Compromise or not? A case report of successful treatment of pembrolizumab-induced hepatitis in a patient with non-small cell lung cancer with low-dose methylprednisolone and bicyclol

Lung Cancer
08/05/2020

Liu Y, et al. Thorac Cancer 2020.

ABSTRACT

Pembrolizumab, an anti-programmed cell death protein 1 (PD-1) antibody, has been shown to improve survival in patients with non-small cell lung cancer (NSCLC) with high expression of programmed death-ligand 1 (PD-L1). Corticosteroids are the mainstay for most high-grade immune-related adverse events (irAEs) such as pembrolizumab-induced hepatitis. However, the dose and duration of corticosteroid therapy are not well defined. The objective of this case report was to describe a new treatment


pattern for severe immune checkpoint inhibitor-associated hepatitis. Here, we report the case of a patient with metastatic lung adenocarcinoma who developed grade 3 immunotherapy-induced hepatitis after the first cycle of pembrolizumab. Alanine aminotransferase (ALT) levels peaked at 233 U/L. Hepatitis was alleviated after the administration of methylprednisolone. Therefore, we retreated the patient with pembrolizumab. However, aminotransferase levels increased again after the initiation of low-dose methylprednisolone or the reuse of pembrolizumab. Finally, hepatitis was controlled with low-dose methylprednisolone plus bicyclol, a Chinese hepatoprotective agent. Although the patient had been on low-dose methylprednisolone therapy for about six months, he showed a prompt response. During this period, we also found a dramatic decrease in the neutrophil-lymphocyte ratio (NLR), senescent T cells (CD8+ CD28- CD57+ ), and myeloid-derived suppressor cells (MDSCs) in the peripheral blood of the patient.
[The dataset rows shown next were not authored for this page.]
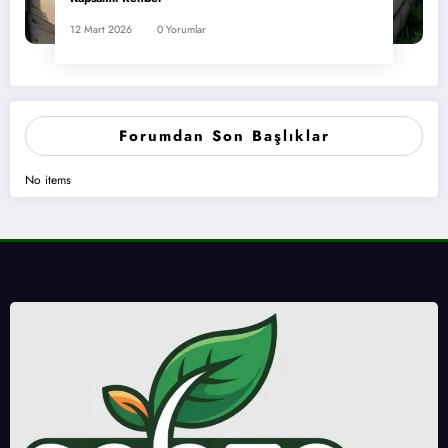
12 Mart 2026
0 Yorumlar
Forumdan Son Başlıklar
No items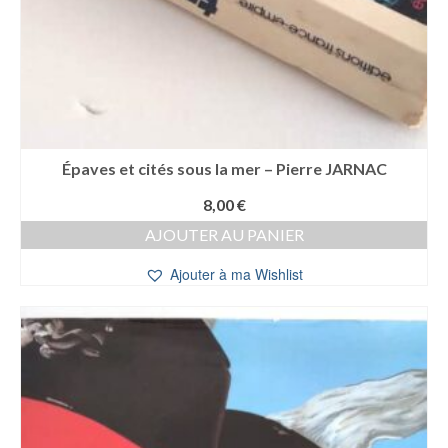
Épaves et cités sous la mer – Pierre JARNAC
8,00
€
AJOUTER AU PANIER
Ajouter à ma Wishlist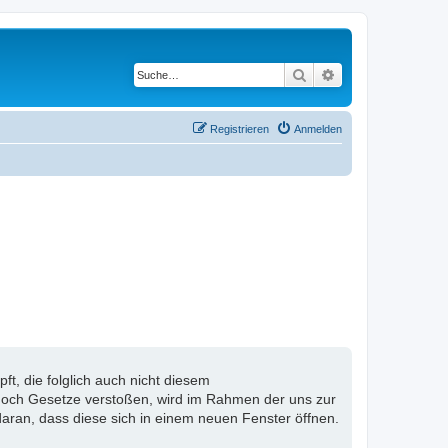
Suche
Erweiterte Suche
Registrieren
Anmelden
, die folglich auch nicht diesem
n noch Gesetze verstoßen, wird im Rahmen der uns zur
aran, dass diese sich in einem neuen Fenster öffnen.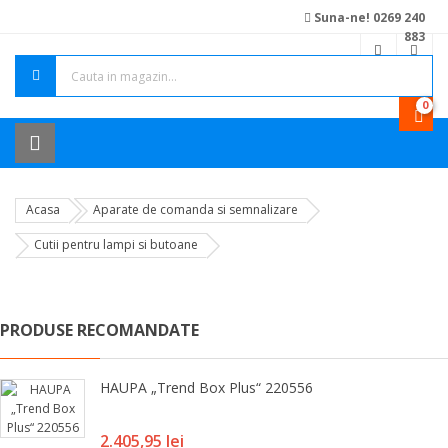
Suna-ne! 0269 240
883
0
Acasa
Aparate de comanda si semnalizare
Cutii pentru lampi si butoane
PRODUSE RECOMANDATE
HAUPA „Trend Box Plus“ 220556
Pret
2.405,95 lei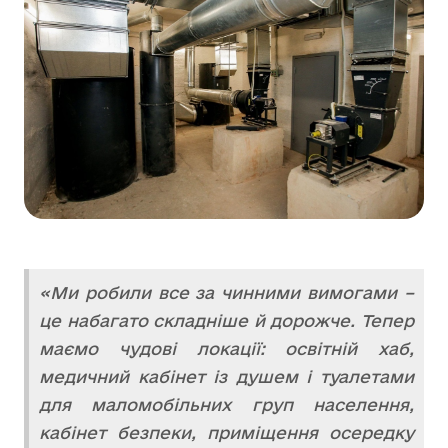
«Ми робили все за чинними вимогами –
це набагато складніше й дорожче. Тепер
маємо чудові локації: освітній хаб,
медичний кабінет із душем і туалетами
для маломобільних груп населення,
кабінет безпеки, приміщення осередку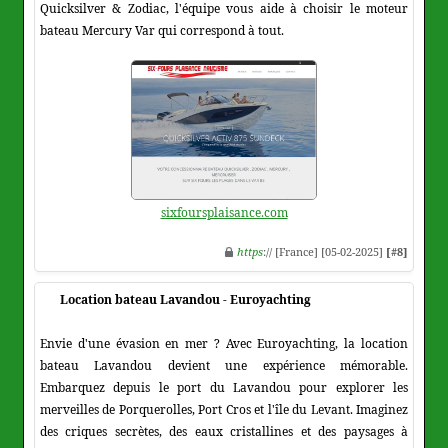
Quicksilver & Zodiac, l'équipe vous aide à choisir le moteur
bateau Mercury Var qui correspond à tout.
sixfoursplaisance.com
https
:// [France] [05-02-2025]
[#8]
Location bateau Lavandou - Euroyachting
Envie d'une évasion en mer ? Avec Euroyachting, la location
bateau Lavandou devient une expérience mémorable.
Embarquez depuis le port du Lavandou pour explorer les
merveilles de Porquerolles, Port Cros et l'île du Levant. Imaginez
des criques secrètes, des eaux cristallines et des paysages à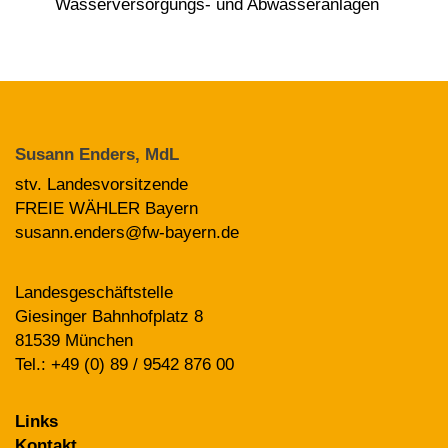
Wasserversorgungs- und Abwasseranlagen
Susann Enders, MdL
stv. Landesvorsitzende
FREIE WÄHLER Bayern
susann.enders@fw-bayern.de
Landesgeschäftstelle
Giesinger Bahnhofplatz 8
81539 München
Tel.: +49 (0) 89 / 9542 876 00
Links
Kontakt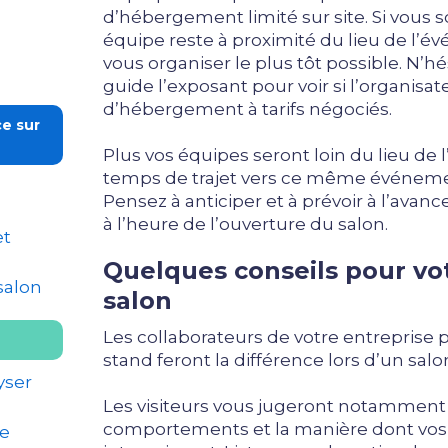
d’hébergement limité sur site. Si vous 
équipe reste à proximité du lieu de l’
vous organiser le plus tôt possible. N’hé
guide l’exposant pour voir si l’organisa
d’hébergement à tarifs négociés.
e sur
Plus vos équipes seront loin du lieu de
temps de trajet vers ce même événemen
Pensez à anticiper et à prévoir à l’avance
à l’heure de l’ouverture du salon.
et
Quelques conseils pour vo
salon
salon
Les collaborateurs de votre entreprise 
stand feront la différence lors d’un sal
yser
Les visiteurs vous jugeront notamment 
comportements et la manière dont vos 
re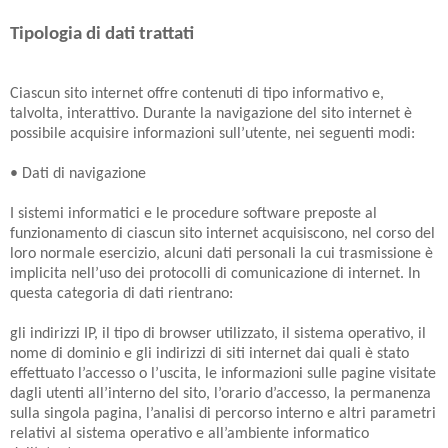
Tipologia di dati trattati
Ciascun sito internet offre contenuti di tipo informativo e,
talvolta, interattivo. Durante la navigazione del sito internet è
possibile acquisire informazioni sull’utente, nei seguenti modi:
• Dati di navigazione
I sistemi informatici e le procedure software preposte al
funzionamento di ciascun sito internet acquisiscono, nel corso del
loro normale esercizio, alcuni dati personali la cui trasmissione è
implicita nell’uso dei protocolli di comunicazione di internet. In
questa categoria di dati rientrano:
gli indirizzi IP, il tipo di browser utilizzato, il sistema operativo, il
nome di dominio e gli indirizzi di siti internet dai quali è stato
effettuato l’accesso o l’uscita, le informazioni sulle pagine visitate
dagli utenti all’interno del sito, l’orario d’accesso, la permanenza
sulla singola pagina, l’analisi di percorso interno e altri parametri
relativi al sistema operativo e all’ambiente informatico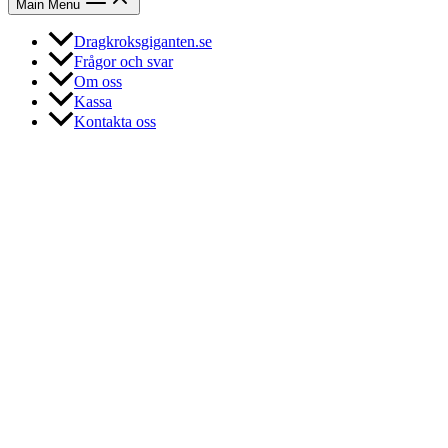
Main Menu
Dragkroksgiganten.se
Frågor och svar
Om oss
Kassa
Kontakta oss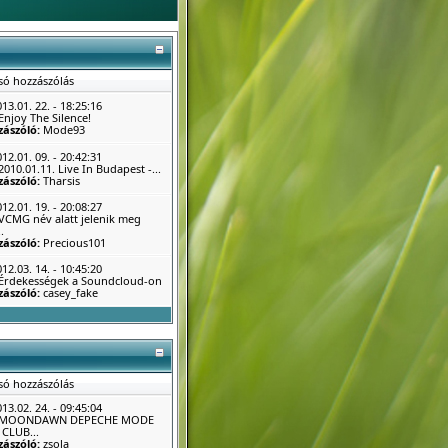
só hozzászólás
13.01. 22. - 18:25:16
Enjoy The Silence!
zászóló:
Mode93
12.01. 09. - 20:42:31
2010.01.11. Live In Budapest -...
zászóló:
Tharsis
12.01. 19. - 20:08:27
VCMG név alatt jelenik meg
.
zászóló:
Precious101
12.03. 14. - 10:45:20
Érdekességek a Soundcloud-on
zászóló:
casey_fake
só hozzászólás
13.02. 24. - 09:45:04
MOONDAWN DEPECHE MODE
CLUB...
zászóló:
zsola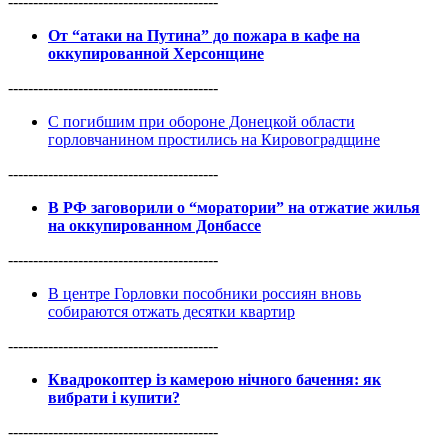
------------------------------------------
От “атаки на Путина” до пожара в кафе на
оккупированной Херсонщине
------------------------------------------
С погибшим при обороне Донецкой области
горловчанином простились на Кировоградщине
------------------------------------------
В РФ заговорили о “моратории” на отжатие жилья
на оккупированном Донбассе
------------------------------------------
В центре Горловки пособники россиян вновь
собираются отжать десятки квартир
------------------------------------------
Квадрокоптер із камерою нічного бачення: як
вибрати і купити?
------------------------------------------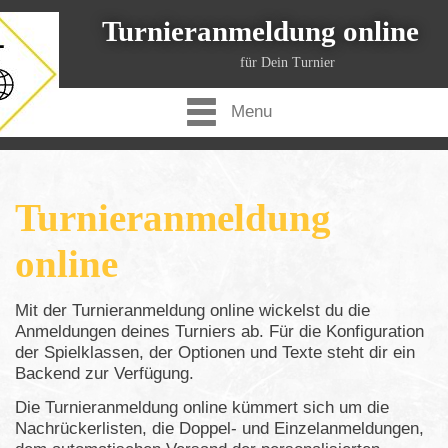
Turnieranmeldung online
für Dein Turnier
Menu
Turnieranmeldung
online
Mit der Turnieranmeldung online wickelst du die
Anmeldungen deines Turniers ab. Für die Konfiguration
der Spielklassen, der Optionen und Texte steht dir ein
Backend zur Verfügung.
Die Turnieranmeldung online kümmert sich um die
Nachrückerlisten, die Doppel- und Einzelanmeldungen,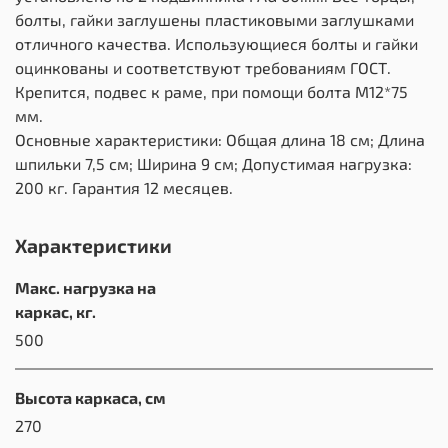
болты, гайки заглушены пластиковыми заглушками
отличного качества. Использующиеся болты и гайки
оцинкованы и соответствуют требованиям ГОСТ.
Крепится, подвес к раме, при помощи болта М12*75
мм.
Основные характеристики: Общая длина 18 см; Длина
шпильки 7,5 см; Ширина 9 см; Допустимая нагрузка:
200 кг. Гарантия 12 месяцев.
Характеристики
Макс. нагрузка на
каркас, кг.
500
Высота каркаса, см
270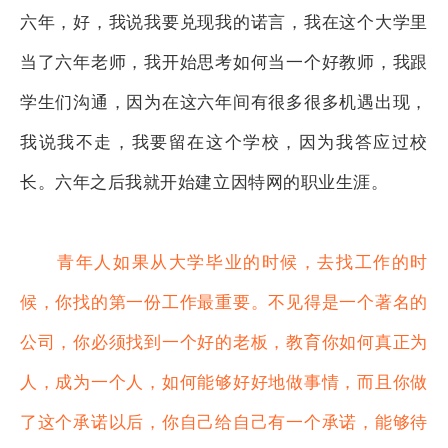
六年，好，我说我要兑现我的诺言，我在这个大学里
当了六年老师，我开始思考如何当一个好教师，我跟
学生们沟通，因为在这六年间有很多很多机遇出现，
我说我不走，我要留在这个学校，因为我答应过校
长。六年之后我就开始建立因特网的职业生涯。
青年人如果从大学毕业的时候，去找工作的时
候，你找的第一份工作最重要。不见得是一个著名的
公司，你必须找到一个好的老板，教育你如何真正为
人，成为一个人，如何能够好好地做事情，而且你做
了这个承诺以后，你自己给自己有一个承诺，能够待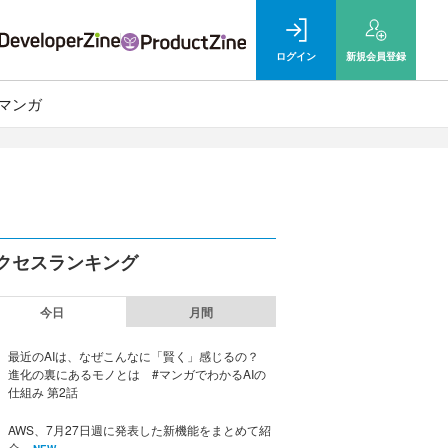
ログイン
新規
会員登録
マンガ
クセスランキング
今日
月間
最近のAIは、なぜこんなに「賢く」感じるの？
進化の裏にあるモノとは #マンガでわかるAIの
仕組み 第2話
AWS、7月27日週に発表した新機能をまとめて紹
介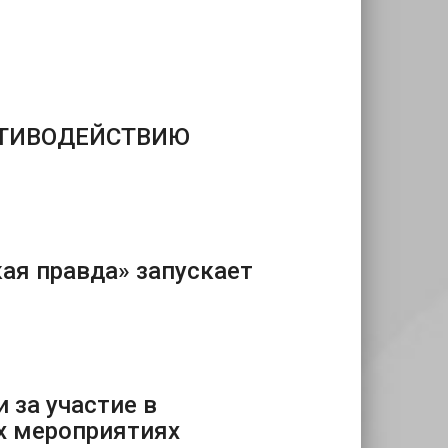
ОТИВОДЕЙСТВИЮ
ая правда» запускает
 за участие в
х мероприятиях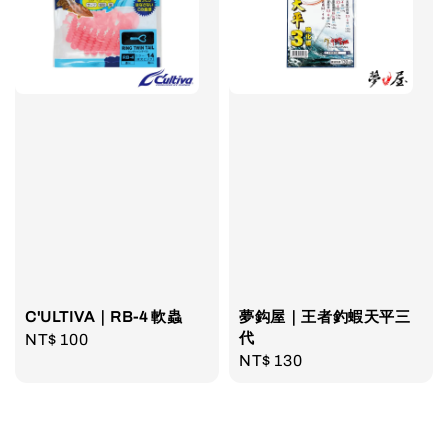
C'ULTIVA｜RB-4 軟蟲
夢鈎屋｜王者釣蝦天平三
代
Regular
NT$ 100
Regular
NT$ 130
price
price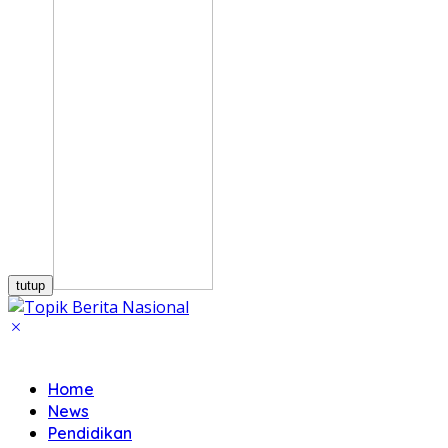
tutup
Home
News
Pendidikan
To our knowledge, this is the first case report of successful management of grade 3 pembrolizumab-induced hepatitis with a combination of low-dose corticosteroids and bicyclol. The durable clinical response and changes in blood biomarkers indicate that low doses of corticosteroids do not compromise the efficacy of immune checkpoint inhibitors (ICIs). Therefore, this case may provide a new treatment pattern for severe immunotherapy-induced hepatitis.